I'm saying that to make a decision (not to respond mechanically) requires the creation of new information. It's almost tautological, really. If you can predict exactly what's going to happen, then there's no real decision involved -- it's just what's going to happen anyway.

It requires a mental process; I'm not sure if that is the same thing as creating information.

You are hungry. You see an apple. You decide to pick it up.

A process whereby your state of hunger is coordinated with the sight of the apple occurs, resulting in your action.

What information is created?
 
Is consciousness necessary to make a decision, though? I don't think it is – in fact even conscious beings, it appears, make their decisions subconsciously (or more accurately, pre-consciously).
No, I don't think it is. What I think is that the making of a decision (properly speaking) requires the creation of new information. And I suggest that whenever information is created, consciousness also happens. I'm not saying that the fleeting "I AM" is always integrated into an organised consciousness.
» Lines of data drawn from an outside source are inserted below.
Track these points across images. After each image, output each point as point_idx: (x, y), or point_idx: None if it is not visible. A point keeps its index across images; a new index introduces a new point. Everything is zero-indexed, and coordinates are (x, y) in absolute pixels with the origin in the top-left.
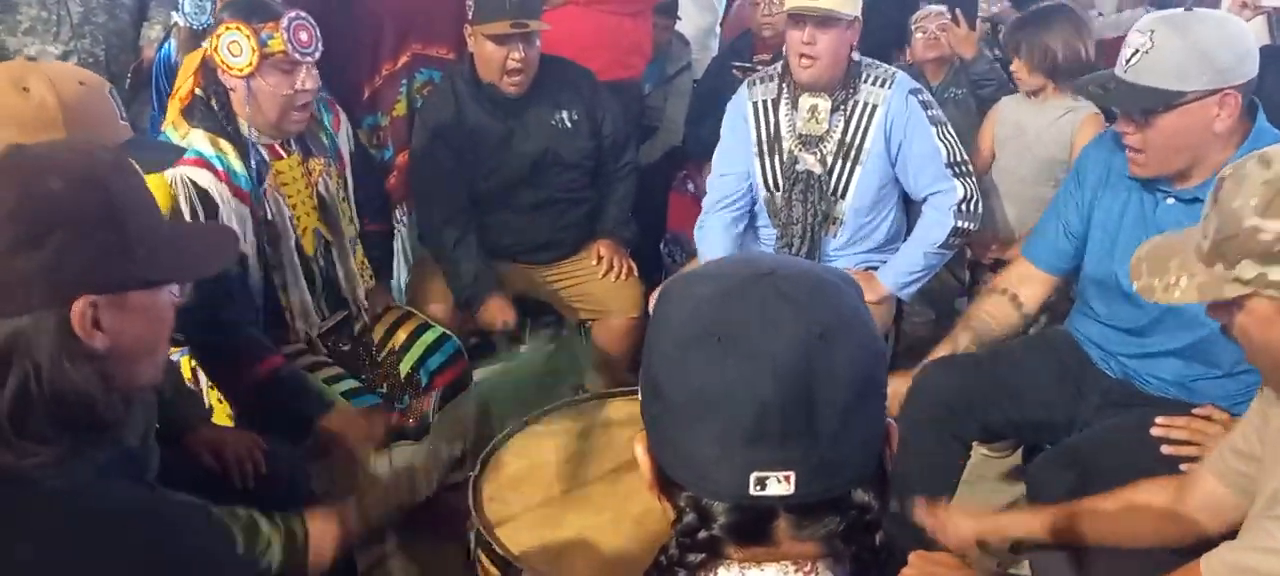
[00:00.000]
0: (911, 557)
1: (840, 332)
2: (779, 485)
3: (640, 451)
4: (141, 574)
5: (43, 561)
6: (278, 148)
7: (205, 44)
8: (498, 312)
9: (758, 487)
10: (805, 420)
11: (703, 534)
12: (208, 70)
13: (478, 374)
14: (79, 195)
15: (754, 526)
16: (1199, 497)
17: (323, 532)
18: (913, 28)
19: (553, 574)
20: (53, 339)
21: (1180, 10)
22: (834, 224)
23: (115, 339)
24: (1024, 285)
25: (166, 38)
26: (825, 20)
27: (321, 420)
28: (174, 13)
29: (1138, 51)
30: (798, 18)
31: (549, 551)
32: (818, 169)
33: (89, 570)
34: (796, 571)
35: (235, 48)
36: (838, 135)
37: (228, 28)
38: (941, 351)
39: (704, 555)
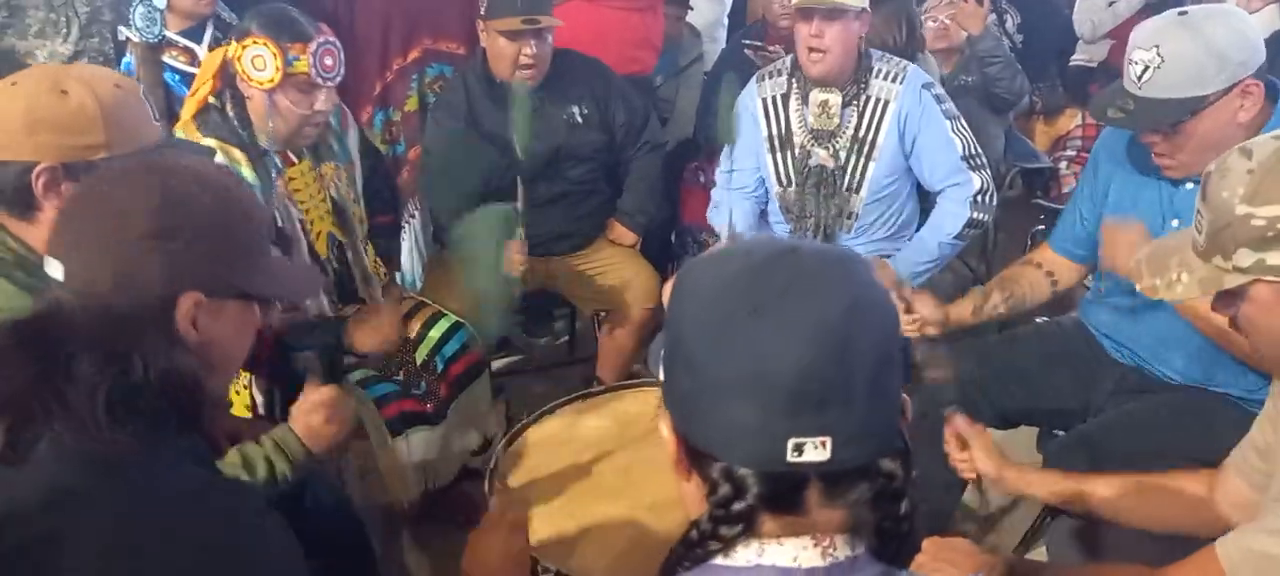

It's reasonable to imagine that would take a complex structure to to integrate the phenomenisca with sense data.

If that is how things work, then although we may be free to make decisions, our decisions might always be unconscious -- just that when we become aware of them, we can recognise them as our own decision.
 
Johnny, do you accept that if it can be exactly predicted what's going to happen, then there's no real decision involved -- it's just what's going to happen anyway?